• **EXTRACTED TEXT**
^^^^^^^^

/**
 * Copyright 1993-2015 NVIDIA Corporation.  All rights reserved.
 *
 * Please refer to the NVIDIA end user license agreement (EULA) associated
 * with this source code for terms and conditions that govern your use of
 * this software. Any use, reproduction, disclosure, or distribution of
 * this software and related documentation outside the terms of the EULA
 * is strictly prohibited.
 *
 */

/**
 *
 * This sample is a simple code that illustrates basic usage of
 * cooperative groups within the thread block. The code launches a single
 * thread block, creates a cooperative group of all threads in the block,
 * and a set of tiled partition cooperative groups. For each, it uses a
 * generic reduction function to calculate the sum of all the ranks in
 * that group. In each case the result is printed, together with the
 * expected answer (which is calculated using the analytical formula
 * (n-1)*n)/2, noting that the ranks start at zero).

^^^^^^^^

• **AVAILABLE DATA**
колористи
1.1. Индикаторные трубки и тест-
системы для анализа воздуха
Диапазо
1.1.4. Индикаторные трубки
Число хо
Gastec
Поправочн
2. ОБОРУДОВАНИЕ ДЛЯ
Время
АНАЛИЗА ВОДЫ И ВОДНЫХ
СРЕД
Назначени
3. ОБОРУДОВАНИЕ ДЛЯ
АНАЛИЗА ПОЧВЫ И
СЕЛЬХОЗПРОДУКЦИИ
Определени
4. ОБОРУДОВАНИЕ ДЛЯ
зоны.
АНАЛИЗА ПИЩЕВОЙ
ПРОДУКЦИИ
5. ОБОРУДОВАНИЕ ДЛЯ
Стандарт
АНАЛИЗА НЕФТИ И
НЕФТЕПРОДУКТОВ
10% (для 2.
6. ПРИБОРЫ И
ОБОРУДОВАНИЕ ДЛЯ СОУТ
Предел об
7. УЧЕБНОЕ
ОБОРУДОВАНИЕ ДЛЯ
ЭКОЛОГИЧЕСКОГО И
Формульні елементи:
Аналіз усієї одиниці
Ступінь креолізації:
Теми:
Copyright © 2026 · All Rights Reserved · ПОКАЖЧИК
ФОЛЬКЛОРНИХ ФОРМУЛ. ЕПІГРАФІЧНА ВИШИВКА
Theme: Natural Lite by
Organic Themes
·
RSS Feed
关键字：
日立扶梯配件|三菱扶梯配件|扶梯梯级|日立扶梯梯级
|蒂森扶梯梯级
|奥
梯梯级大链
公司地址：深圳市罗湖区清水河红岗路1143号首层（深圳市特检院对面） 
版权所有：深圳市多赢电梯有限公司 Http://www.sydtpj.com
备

^^^^^^^^

• **WHAT TO WORK ON**
In the comment describing the cooperative groups sample, what does the generic reduction function calculate for each group?

• **SOLUTION TO THIS PROBLEM**
The sum of all the ranks in that group.